ASSIGNMENT
What you return should match every record exactly, with the images removed.

GIVEN ENTRIES
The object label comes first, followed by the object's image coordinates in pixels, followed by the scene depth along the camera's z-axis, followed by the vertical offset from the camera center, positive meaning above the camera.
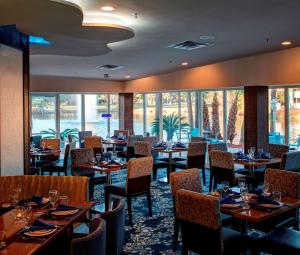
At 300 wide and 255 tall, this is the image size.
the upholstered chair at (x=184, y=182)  4.46 -0.66
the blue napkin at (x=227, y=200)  3.80 -0.75
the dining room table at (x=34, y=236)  2.59 -0.80
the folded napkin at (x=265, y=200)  3.74 -0.74
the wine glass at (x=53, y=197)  3.58 -0.66
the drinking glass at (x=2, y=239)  2.59 -0.78
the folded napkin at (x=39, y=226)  2.92 -0.78
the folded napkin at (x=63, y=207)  3.46 -0.74
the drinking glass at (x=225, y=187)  4.17 -0.66
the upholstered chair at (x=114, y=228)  2.92 -0.80
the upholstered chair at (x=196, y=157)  8.05 -0.62
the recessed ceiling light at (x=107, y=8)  4.52 +1.51
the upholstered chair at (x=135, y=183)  5.60 -0.85
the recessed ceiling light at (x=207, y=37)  6.27 +1.58
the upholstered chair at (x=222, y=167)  6.61 -0.71
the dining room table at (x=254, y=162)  6.46 -0.59
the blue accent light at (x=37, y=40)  5.71 +1.40
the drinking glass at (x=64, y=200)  3.74 -0.72
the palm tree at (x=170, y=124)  11.93 +0.15
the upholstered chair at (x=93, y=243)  2.28 -0.72
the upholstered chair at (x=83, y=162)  6.59 -0.59
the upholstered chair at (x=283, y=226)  3.48 -1.06
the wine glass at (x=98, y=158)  6.57 -0.52
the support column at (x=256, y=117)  8.71 +0.28
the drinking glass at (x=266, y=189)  4.08 -0.69
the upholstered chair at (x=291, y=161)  6.29 -0.57
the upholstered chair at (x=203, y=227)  3.37 -0.93
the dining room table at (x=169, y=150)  8.48 -0.49
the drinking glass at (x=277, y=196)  3.84 -0.71
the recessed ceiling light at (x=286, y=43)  7.06 +1.66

OUTPUT FOR THIS EXERCISE
The object label comes first, followed by the object's image coordinates in pixels, followed by the scene depth along the camera's z-axis, followed by the vertical offset from the camera center, positive meaning above the camera.
At 300 wide and 255 tall, this is the image size.
the upholstered chair at (x=184, y=182)  4.46 -0.66
the blue napkin at (x=227, y=200)  3.80 -0.75
the dining room table at (x=34, y=236)  2.59 -0.80
the folded napkin at (x=265, y=200)  3.74 -0.74
the wine glass at (x=53, y=197)  3.58 -0.66
the drinking glass at (x=2, y=239)  2.59 -0.78
the folded napkin at (x=39, y=226)  2.92 -0.78
the folded napkin at (x=63, y=207)  3.46 -0.74
the drinking glass at (x=225, y=187)  4.17 -0.66
the upholstered chair at (x=114, y=228)  2.92 -0.80
the upholstered chair at (x=196, y=157)  8.05 -0.62
the recessed ceiling light at (x=107, y=8)  4.52 +1.51
the upholstered chair at (x=135, y=183)  5.60 -0.85
the recessed ceiling light at (x=207, y=37)  6.27 +1.58
the upholstered chair at (x=222, y=167)  6.61 -0.71
the dining room table at (x=254, y=162)  6.46 -0.59
the blue accent light at (x=37, y=40)  5.71 +1.40
the drinking glass at (x=64, y=200)  3.74 -0.72
the palm tree at (x=170, y=124)  11.93 +0.15
the upholstered chair at (x=93, y=243)  2.28 -0.72
the upholstered chair at (x=83, y=162)  6.59 -0.59
the upholstered chair at (x=283, y=226)  3.48 -1.06
the wine glass at (x=98, y=158)  6.57 -0.52
the support column at (x=256, y=117)  8.71 +0.28
the drinking glass at (x=266, y=189)  4.08 -0.69
the upholstered chair at (x=291, y=161)  6.29 -0.57
the upholstered chair at (x=203, y=227)  3.37 -0.93
the dining room table at (x=169, y=150)  8.48 -0.49
the drinking glass at (x=277, y=196)  3.84 -0.71
the recessed ceiling light at (x=286, y=43)  7.06 +1.66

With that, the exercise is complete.